### Text for analysis
====================

Over two decades, Hoghe’s relationship to his own body has quite clearly changed. Today, it is no longer its form that matters, but how it moves. In Cantatas, the performers pace up and down the square of the stage, with Hoghe at the front, defining a marching speed not previously seen in his works. On the contrary: “My long pieces are like a journey together, stepping through time together. That leads to a direct connection with the audience,“ he said in 2011 when he became the first artiste associé of the Montpellier Danse festival.

Another aspect is that Hoghe now has a sense of humour! In the second part of Cantatas, he stages himself in burlesque, stirring images with Finola Cronin, and the two of them evoke the good old days with Pina Bausch. There is a lot of self-irony here. Gender jokes pervade the duo he created with Takashi Uneo back in in 2011, Pas de deux/Schritte für zwei, in which Hoghe puts Uneo’s black and gold kimono sash on his head and flourishes the white rose Uneo had previously given to him as if it were a cigarette holder. A pair of sunglasses makes him into a narcissistic diva.

====================

### Your goal
Continue the passage on Hoghe's stage work from the point where it stops.

### Data excerpts
====================

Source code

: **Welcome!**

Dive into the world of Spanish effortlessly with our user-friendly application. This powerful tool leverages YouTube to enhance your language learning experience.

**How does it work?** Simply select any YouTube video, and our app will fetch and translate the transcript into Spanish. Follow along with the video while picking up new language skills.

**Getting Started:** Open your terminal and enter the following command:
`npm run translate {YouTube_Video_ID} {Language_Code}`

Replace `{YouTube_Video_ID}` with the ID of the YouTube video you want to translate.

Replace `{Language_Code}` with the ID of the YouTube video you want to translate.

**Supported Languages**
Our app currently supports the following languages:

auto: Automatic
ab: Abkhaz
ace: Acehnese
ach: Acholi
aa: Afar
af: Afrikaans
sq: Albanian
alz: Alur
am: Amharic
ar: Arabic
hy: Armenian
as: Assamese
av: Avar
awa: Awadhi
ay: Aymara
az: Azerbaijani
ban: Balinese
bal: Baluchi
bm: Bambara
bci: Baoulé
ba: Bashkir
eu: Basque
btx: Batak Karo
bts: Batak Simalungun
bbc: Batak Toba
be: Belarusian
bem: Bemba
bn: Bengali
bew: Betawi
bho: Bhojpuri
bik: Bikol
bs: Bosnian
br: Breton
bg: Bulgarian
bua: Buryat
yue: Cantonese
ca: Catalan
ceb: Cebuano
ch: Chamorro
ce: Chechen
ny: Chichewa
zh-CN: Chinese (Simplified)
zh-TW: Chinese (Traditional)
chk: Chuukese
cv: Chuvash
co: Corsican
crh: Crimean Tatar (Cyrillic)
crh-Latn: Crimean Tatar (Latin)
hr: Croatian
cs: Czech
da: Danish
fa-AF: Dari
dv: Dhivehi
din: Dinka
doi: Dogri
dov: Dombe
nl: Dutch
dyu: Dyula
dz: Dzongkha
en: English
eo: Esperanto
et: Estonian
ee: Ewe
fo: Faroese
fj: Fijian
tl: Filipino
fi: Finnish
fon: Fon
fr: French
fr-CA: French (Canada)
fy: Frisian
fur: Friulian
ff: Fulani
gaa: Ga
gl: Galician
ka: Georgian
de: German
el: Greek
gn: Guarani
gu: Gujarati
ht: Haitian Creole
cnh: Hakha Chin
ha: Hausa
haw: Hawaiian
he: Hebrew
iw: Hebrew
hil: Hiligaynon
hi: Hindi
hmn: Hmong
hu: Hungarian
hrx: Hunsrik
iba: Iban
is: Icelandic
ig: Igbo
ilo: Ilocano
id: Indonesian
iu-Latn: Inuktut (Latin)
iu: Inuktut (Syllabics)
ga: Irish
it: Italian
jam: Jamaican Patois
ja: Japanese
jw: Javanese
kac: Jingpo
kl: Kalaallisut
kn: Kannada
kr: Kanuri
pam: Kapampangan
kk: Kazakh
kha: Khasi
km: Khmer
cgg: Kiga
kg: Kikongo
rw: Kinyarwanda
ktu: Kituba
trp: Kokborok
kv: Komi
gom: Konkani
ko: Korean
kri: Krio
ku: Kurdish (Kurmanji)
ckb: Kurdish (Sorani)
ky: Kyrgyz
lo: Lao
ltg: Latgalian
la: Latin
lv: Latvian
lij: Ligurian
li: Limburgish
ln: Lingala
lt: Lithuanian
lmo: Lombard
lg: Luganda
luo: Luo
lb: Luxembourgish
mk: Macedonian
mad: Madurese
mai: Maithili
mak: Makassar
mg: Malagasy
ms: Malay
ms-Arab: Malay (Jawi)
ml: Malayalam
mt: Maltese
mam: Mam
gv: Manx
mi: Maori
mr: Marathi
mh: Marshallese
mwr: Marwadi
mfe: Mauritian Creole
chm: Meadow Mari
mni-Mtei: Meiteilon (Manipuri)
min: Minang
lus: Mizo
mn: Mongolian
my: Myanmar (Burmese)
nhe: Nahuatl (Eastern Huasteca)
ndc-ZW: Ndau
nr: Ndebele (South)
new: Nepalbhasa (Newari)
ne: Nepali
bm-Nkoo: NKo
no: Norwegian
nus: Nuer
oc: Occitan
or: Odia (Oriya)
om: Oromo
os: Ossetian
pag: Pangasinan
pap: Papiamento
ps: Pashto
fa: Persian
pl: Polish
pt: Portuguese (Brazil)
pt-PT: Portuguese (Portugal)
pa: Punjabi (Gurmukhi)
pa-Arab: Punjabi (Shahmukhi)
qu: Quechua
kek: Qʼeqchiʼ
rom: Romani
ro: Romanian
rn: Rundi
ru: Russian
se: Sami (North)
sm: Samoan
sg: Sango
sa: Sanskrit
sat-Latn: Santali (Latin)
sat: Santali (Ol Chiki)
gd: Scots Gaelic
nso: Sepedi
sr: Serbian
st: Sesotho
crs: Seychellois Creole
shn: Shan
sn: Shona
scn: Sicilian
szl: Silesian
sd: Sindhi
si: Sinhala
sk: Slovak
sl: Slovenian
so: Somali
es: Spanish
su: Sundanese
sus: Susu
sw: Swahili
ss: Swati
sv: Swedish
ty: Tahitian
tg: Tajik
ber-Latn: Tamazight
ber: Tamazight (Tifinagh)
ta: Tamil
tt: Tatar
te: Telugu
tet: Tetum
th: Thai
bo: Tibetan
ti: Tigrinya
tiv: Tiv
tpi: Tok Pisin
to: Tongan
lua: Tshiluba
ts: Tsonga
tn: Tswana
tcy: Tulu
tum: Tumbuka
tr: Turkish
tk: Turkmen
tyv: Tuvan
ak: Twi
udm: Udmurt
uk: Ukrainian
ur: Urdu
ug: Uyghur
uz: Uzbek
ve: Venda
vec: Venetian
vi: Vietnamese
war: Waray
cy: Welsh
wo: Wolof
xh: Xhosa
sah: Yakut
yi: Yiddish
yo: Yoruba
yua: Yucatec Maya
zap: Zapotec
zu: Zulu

====================

### Written answer
Hoghology

Hoghe used to write himself. Now people write about him. The publication of three works within a year speaks for itself. In 2012, Schreiben mit Körpern (Writing with Bodies) was published by the publishing house Kieser Verlag. That was followed in 2013 by an opulent book of photographs, published by the Arts Foundation of North Rhine-Westphalia, and the first foreign work about him, Throwing the Body into the Fight, in which performers and constant companions put their relationship to Hoghe into words. The British subjectivity of these sensitive and often poetic glimpses of the man and his work makes them refreshing, so that a German edition, too, would certainly be attractive.

Recommended reading:

„Throwing the Body into the Fight – A Portrait of Raimund Hoghe.“
Mary Kate Connolly, Intellect Live, 2013; 140 pages, in English
www.intellectbooks.com; www.thisisLiveArt.co.uk

„Schreiben mit Körpern: Der Choreograph Raimund Hoghe“
(„Writing with Bodies: The choreographer Raimund Hoghe") Katja Schneider (editor), Thomas Betz (editor), Rosa Frank (photographer)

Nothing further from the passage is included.